> Task prompt
Please extract, word for word, everything in the email thread below on Drill and gzipped-CSV performance, from "Posted by Alexander" down to "lower compression ratio.".

> Text segment
Re: Drill + gzipped-CSV performance

Posted by Alexander Reshetov <al...@gmail.com>.
Hi Andy,

I think that in your specific setup CPU becomes the bottleneck, which
leads to slower query time. You can try query on other system with
faster CPU. And/or try lower compression ratio.

On Wed, Oct 7, 2015 at 9:15 PM, Andy Pernsteiner
<ap...@maprtech.com> wrote:
> In thinking this through, it probably is somewhat expected to see a slowdown when having to decompress data (esp gzip) as part of running a Drill query.
>
>
>
>  Andy Pernsteiner
>  Manager, Field Enablement
> ph: 206.228.0737
>
> www.mapr.com
> Now Available - Free Hadoop On-Demand Training
>
>
>
> From: Andy Pernsteiner <ap...@maprtech.com>
> Reply: Andy Pernsteiner <ap...@maprtech.com>>
> Date: October 7, 2015 at 11:27:47 AM
> To: user@drill.apache.org <us...@drill.apache.org>>
> Subject:  Drill + gzipped-CSV performance
>
> I'm running some experimental queries, both against CSV, and against Gzipped-CSV (same data, same file-count, etc).
>
> I'm doing a simple :
>
>> select count(columns[0]) from dfs.workspace.`/csv`
>
> and
>
>> select count(columns[0]) from dfs.workspace.`/gz`
>
> Here are my results:
>
> 70-files, plain-CSV, 5GB on disk: 4.8s
>
>  70-files, gzipped-CSV, 1.7GB on disk (5GB uncompressed):  30.4s
>
>
> When looking at profiles, it would appear that most of the time is spent on the TEXT_SUB_SCAN operation.  Both queries spawn the same # of minor-fragments for this phase (68), but the process_time for those minor fragments is an average of 24s for the GZ data (most of the fragments are pretty close to each other in terms of deviation), and 700ms average for the plain CSV data.
>
> Is this expected?
>
> --
>  Andy Pernsteiner
>  Manager, Field Enablement
> ph: 206.228.0737
>
> www.mapr.com
> Now Available - Free Hadoop On-Demand Training
>
>

Re: Drill + gzipped-CSV performance

Posted by Andy Pernsteiner <ap...@maprtech.com>.
In thinking this through, it probably is somewhat expected to see a slowdown when having to decompress data (esp gzip) as part of running a Drill query.  



 Andy Pernsteiner
 Manager, Field Enablement
ph: 206.228.0737

www.mapr.com
Now Available - Free Hadoop On-Demand Training



From: Andy Pernsteiner <ap...@maprtech.com>
Reply: Andy Pernsteiner <ap...@maprtech.com>>
Date: October 7, 2015 at 11:27:47 AM
To: user@drill.apache.org <us...@drill.apache.org>>
Subject:  Drill + gzipped-CSV performance  

I'm running some experimental queries, both against CSV, and against Gzipped-CSV (same data, same file-count, etc).

Collection entries
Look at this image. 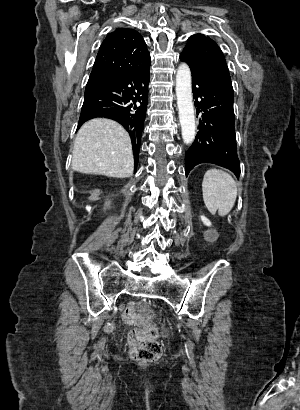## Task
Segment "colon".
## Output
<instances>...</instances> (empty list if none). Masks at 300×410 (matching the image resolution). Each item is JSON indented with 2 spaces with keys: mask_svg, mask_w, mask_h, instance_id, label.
<instances>
[{
  "mask_svg": "<svg viewBox=\"0 0 300 410\" xmlns=\"http://www.w3.org/2000/svg\"><path fill=\"white\" fill-rule=\"evenodd\" d=\"M124 316L130 327H136L128 337L131 358L142 363L157 360L162 354V346L157 340L156 323L151 322L148 306L140 302L130 303Z\"/></svg>",
  "mask_w": 300,
  "mask_h": 410,
  "instance_id": "5ec220e1",
  "label": "colon"
}]
</instances>
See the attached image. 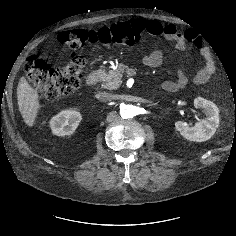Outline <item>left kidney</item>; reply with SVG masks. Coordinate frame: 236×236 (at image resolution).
I'll list each match as a JSON object with an SVG mask.
<instances>
[{
    "label": "left kidney",
    "instance_id": "5707ae66",
    "mask_svg": "<svg viewBox=\"0 0 236 236\" xmlns=\"http://www.w3.org/2000/svg\"><path fill=\"white\" fill-rule=\"evenodd\" d=\"M194 107L202 109L206 114V118L193 127L183 121H176L175 128L189 141L203 142L209 140L219 126V109L213 102L202 97L194 99Z\"/></svg>",
    "mask_w": 236,
    "mask_h": 236
}]
</instances>
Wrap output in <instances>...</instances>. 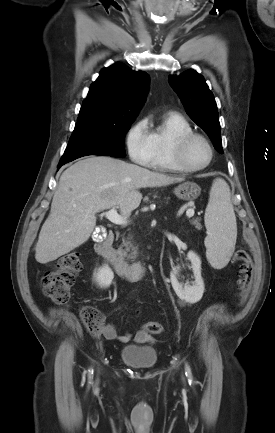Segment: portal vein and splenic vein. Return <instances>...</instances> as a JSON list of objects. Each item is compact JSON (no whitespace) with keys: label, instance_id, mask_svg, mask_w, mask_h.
<instances>
[{"label":"portal vein and splenic vein","instance_id":"18ae733b","mask_svg":"<svg viewBox=\"0 0 275 433\" xmlns=\"http://www.w3.org/2000/svg\"><path fill=\"white\" fill-rule=\"evenodd\" d=\"M194 215V210L192 208L188 209L186 212L187 217H192ZM105 217L112 223L116 225H124L127 224L126 218L120 216L117 213V210L115 208H112L111 210L107 211L105 213Z\"/></svg>","mask_w":275,"mask_h":433}]
</instances>
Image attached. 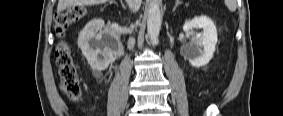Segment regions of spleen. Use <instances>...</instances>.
Wrapping results in <instances>:
<instances>
[{
	"label": "spleen",
	"instance_id": "1",
	"mask_svg": "<svg viewBox=\"0 0 283 116\" xmlns=\"http://www.w3.org/2000/svg\"><path fill=\"white\" fill-rule=\"evenodd\" d=\"M225 5L227 8L231 11L234 12L236 10L237 4L235 0H225Z\"/></svg>",
	"mask_w": 283,
	"mask_h": 116
}]
</instances>
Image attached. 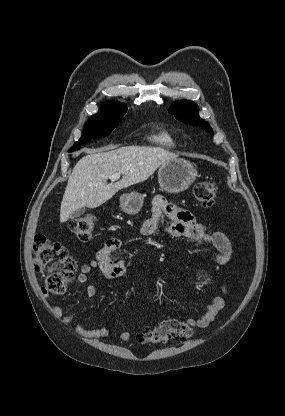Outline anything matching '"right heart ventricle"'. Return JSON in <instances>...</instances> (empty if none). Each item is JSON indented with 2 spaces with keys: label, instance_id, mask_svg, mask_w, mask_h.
Returning a JSON list of instances; mask_svg holds the SVG:
<instances>
[{
  "label": "right heart ventricle",
  "instance_id": "obj_1",
  "mask_svg": "<svg viewBox=\"0 0 285 416\" xmlns=\"http://www.w3.org/2000/svg\"><path fill=\"white\" fill-rule=\"evenodd\" d=\"M150 139L153 143L161 147H172L176 143L175 137L166 129H159Z\"/></svg>",
  "mask_w": 285,
  "mask_h": 416
}]
</instances>
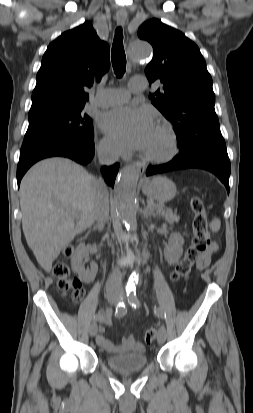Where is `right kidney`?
<instances>
[{"mask_svg":"<svg viewBox=\"0 0 253 413\" xmlns=\"http://www.w3.org/2000/svg\"><path fill=\"white\" fill-rule=\"evenodd\" d=\"M88 251L86 249L85 244H80L74 254L71 257V267L75 273L78 274V277L85 281V282H91L95 279L97 271H98V265L95 262L91 263V268L85 270L83 266V259L88 258Z\"/></svg>","mask_w":253,"mask_h":413,"instance_id":"ca27d5eb","label":"right kidney"}]
</instances>
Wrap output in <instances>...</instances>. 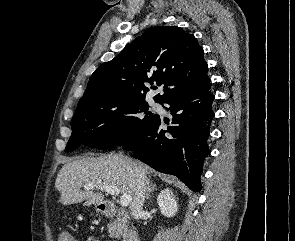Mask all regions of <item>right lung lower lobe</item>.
<instances>
[{"label": "right lung lower lobe", "mask_w": 295, "mask_h": 241, "mask_svg": "<svg viewBox=\"0 0 295 241\" xmlns=\"http://www.w3.org/2000/svg\"><path fill=\"white\" fill-rule=\"evenodd\" d=\"M210 80L201 86L173 95L163 103L172 115V121L159 116L141 133L122 144L135 157L154 169L177 176L192 191L202 186L199 178L203 162L210 150L207 139L214 117ZM170 124L166 129L162 126Z\"/></svg>", "instance_id": "obj_1"}]
</instances>
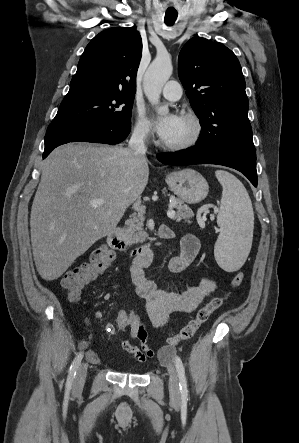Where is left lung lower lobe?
Returning <instances> with one entry per match:
<instances>
[{"label": "left lung lower lobe", "instance_id": "left-lung-lower-lobe-1", "mask_svg": "<svg viewBox=\"0 0 299 443\" xmlns=\"http://www.w3.org/2000/svg\"><path fill=\"white\" fill-rule=\"evenodd\" d=\"M157 159L166 165L217 164L234 168L257 186L256 151L254 148L210 150L194 146L178 151L160 153Z\"/></svg>", "mask_w": 299, "mask_h": 443}]
</instances>
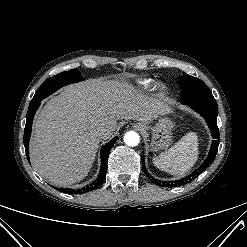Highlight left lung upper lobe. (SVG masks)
<instances>
[{
  "label": "left lung upper lobe",
  "mask_w": 247,
  "mask_h": 247,
  "mask_svg": "<svg viewBox=\"0 0 247 247\" xmlns=\"http://www.w3.org/2000/svg\"><path fill=\"white\" fill-rule=\"evenodd\" d=\"M179 81L182 89L180 97L182 103L213 97L206 84L198 78L185 74L179 77Z\"/></svg>",
  "instance_id": "1"
}]
</instances>
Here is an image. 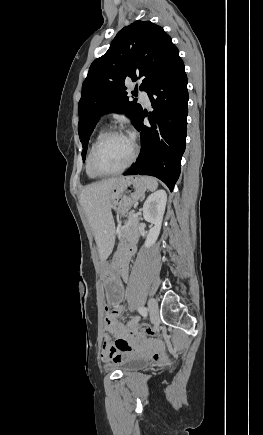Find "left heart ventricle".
Here are the masks:
<instances>
[{
    "instance_id": "obj_1",
    "label": "left heart ventricle",
    "mask_w": 263,
    "mask_h": 435,
    "mask_svg": "<svg viewBox=\"0 0 263 435\" xmlns=\"http://www.w3.org/2000/svg\"><path fill=\"white\" fill-rule=\"evenodd\" d=\"M132 150L133 143L129 137H109L97 149L95 155L96 165L105 171L116 170L128 161Z\"/></svg>"
}]
</instances>
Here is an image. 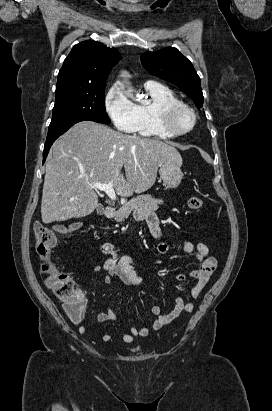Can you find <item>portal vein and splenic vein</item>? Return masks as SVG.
<instances>
[{"mask_svg":"<svg viewBox=\"0 0 272 411\" xmlns=\"http://www.w3.org/2000/svg\"><path fill=\"white\" fill-rule=\"evenodd\" d=\"M92 185L100 190L104 191L111 200H116V194L114 191V183L113 181L109 182L108 184H101V183H92Z\"/></svg>","mask_w":272,"mask_h":411,"instance_id":"portal-vein-and-splenic-vein-1","label":"portal vein and splenic vein"}]
</instances>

> Task answer
Posted by Alexander Reshetov <al...@gmail.com>.
Hi Andy,

I think that in your specific setup CPU becomes the bottleneck, which
leads to slower query time. You can try query on other system with
faster CPU. And/or try lower compression ratio.